The rises will come into effect from March 20 and also apply to the disability support pension and carers payment. The pension supplement rises by 70 cents p/f (single) and 60 cents (couple each).
There is no increase to the energy supplement which remains at $14.10 p/f single and $10.60 (couple each).
It takes the single pension to $944.30 p/f (including supplements) and the couple (each) pension to $711.80 (including supplements).
The last pension increase was in September.
Rental assistance will go up by $1.60 p/f single no children and $1.60 couple no children.

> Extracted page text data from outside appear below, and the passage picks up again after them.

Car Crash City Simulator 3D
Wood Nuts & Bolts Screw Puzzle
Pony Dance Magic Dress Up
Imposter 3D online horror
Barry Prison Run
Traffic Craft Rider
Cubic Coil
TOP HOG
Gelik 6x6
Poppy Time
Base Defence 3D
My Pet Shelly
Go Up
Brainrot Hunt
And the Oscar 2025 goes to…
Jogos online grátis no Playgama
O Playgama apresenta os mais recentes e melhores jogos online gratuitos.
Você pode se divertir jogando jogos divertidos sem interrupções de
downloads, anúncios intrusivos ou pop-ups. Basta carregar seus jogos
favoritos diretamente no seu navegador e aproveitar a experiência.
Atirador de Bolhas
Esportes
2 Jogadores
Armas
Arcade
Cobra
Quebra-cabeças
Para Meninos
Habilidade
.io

Despite strong lobbying from welfare groups there is little joy for the unemployed. Single New Start recipients over age 22 no children (now called the Jobseeker Payment) will get a rise of S6.70 p/f to $565.70 base rate. With children an increase of $7.30 p/f to $612.
Singles over 60 years after nine months will receive an increase of $7.30 p/f to $612. Partnered each an increase of $6.10 p/f to $510.80.

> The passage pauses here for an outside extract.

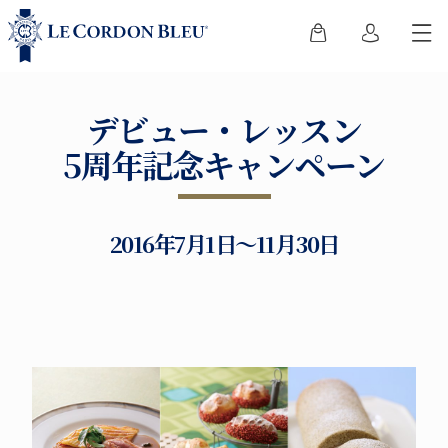
デビュー・レッスン
5周年記念キャンペーン
2016年7月1日～11月30日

Ian Yates chief executive of senior's advocacy group Council on the Ageing (COTA) welcomed the increases which are determined by the higher of the Consumer Price Index (CPI) and the Pensioner and Beneficiary Living Cost Index (PBLCI) and benchmarked against movements in Male Total Average Weekly Earnings (MTAWE).
The age pension should ensure that no older Australian lives in poverty.
- Ian Yates, chief executive COTA
However, he said, the age pension in Australia hovers around the Organisation for Economic Co-operation and Development (OECD) poverty line and COTA has asked the current Retirement Income Review to consider the most appropriate benchmark for the age pension, noting that while the OECD benchmark is 50 per cent of median earnings the European Union uses 60 per cent of median earnings.
"The age pension should ensure that no older Australian lives in poverty," he said.
"In this regard we remain very disappointed that successive governments have not increased the Commonwealth Rental Allowance (CRA), which is only indexed by the CPI while rents have risen faster, and most pensioners in the private rental market are living in poverty.
"We have argued for a 40 per cent increase in CRA and urged the Retirement Income Review to give this special attention."
Ian Henschke, chief advocate for National Seniors said every little helped but Australia had twice the rate of pension poverty as our Commonwealth cousins in NZ and Canada.
It's important the Retirement Income Review looks at how we can do the pension better, he said.